## Record extracts
*** Block opens ***

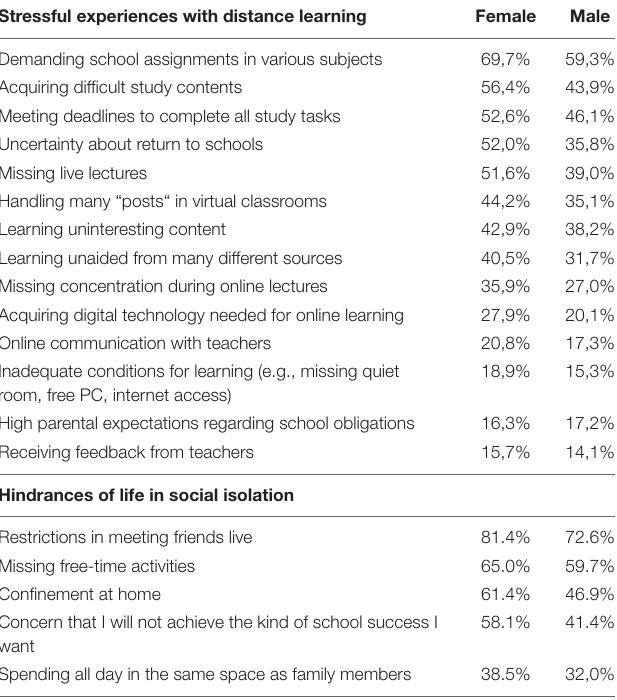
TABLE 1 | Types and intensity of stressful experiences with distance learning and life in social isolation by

*** Block closes ***
*** Block opens ***

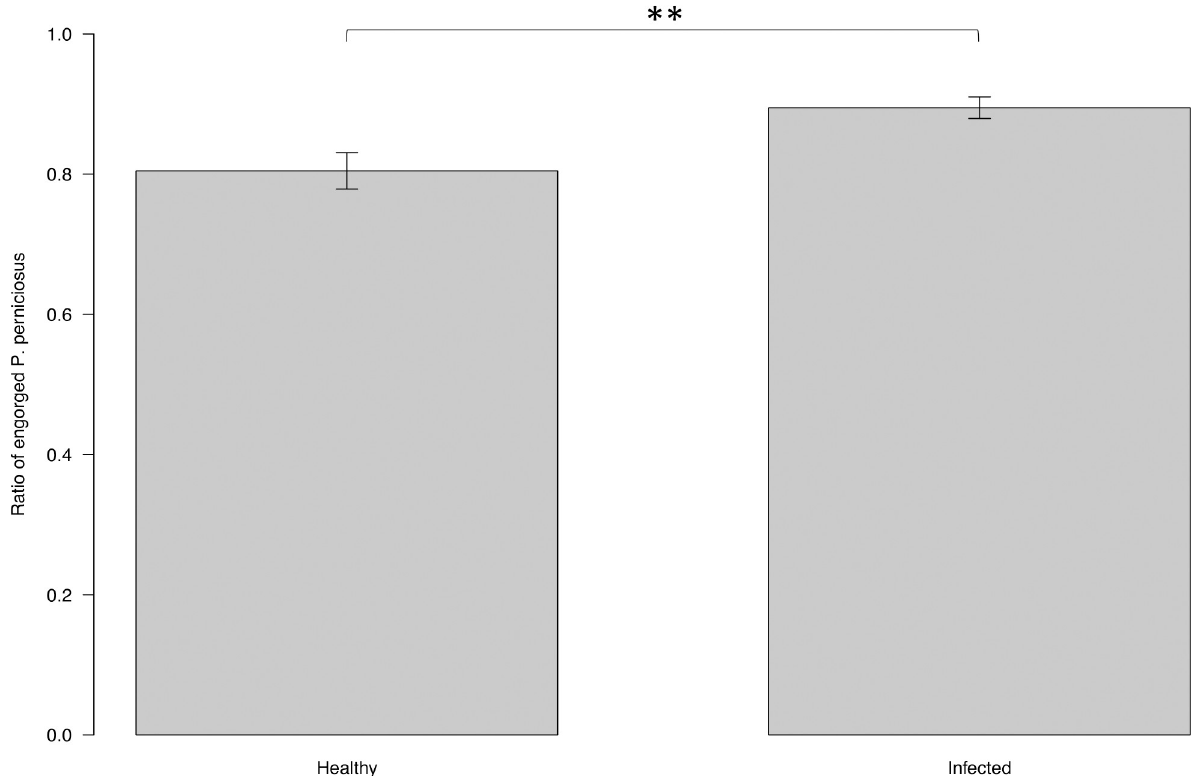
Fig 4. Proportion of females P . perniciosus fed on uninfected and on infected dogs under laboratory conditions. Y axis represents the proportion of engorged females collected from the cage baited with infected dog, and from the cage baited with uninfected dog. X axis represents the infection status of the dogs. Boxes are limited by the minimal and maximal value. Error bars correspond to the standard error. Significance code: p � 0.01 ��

*** Block closes ***
*** Block opens ***

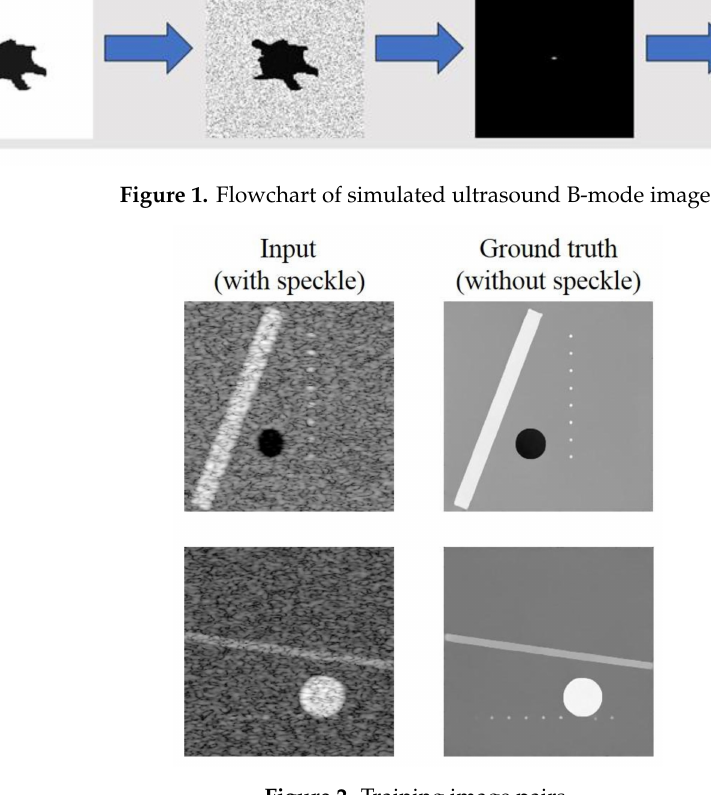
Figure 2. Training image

*** Block closes ***

## What needs to be done
From the entries above, copy out every line where the string "with" appears.

## Written answer
TABLE 1 | Types and intensity of stressful experiences with distance learning and life in social isolation by
Fig 4. Proportion of females P . perniciosus fed on uninfected and on infected dogs under laboratory conditions. Y axis represents the proportion of engorged females collected from the cage baited with infected dog, and from the cage baited with uninfected dog. X axis represents the infection status of the dogs. Boxes are limited by the minimal and maximal value. Error bars correspond to the standard error. Significance code: p � 0.01 ��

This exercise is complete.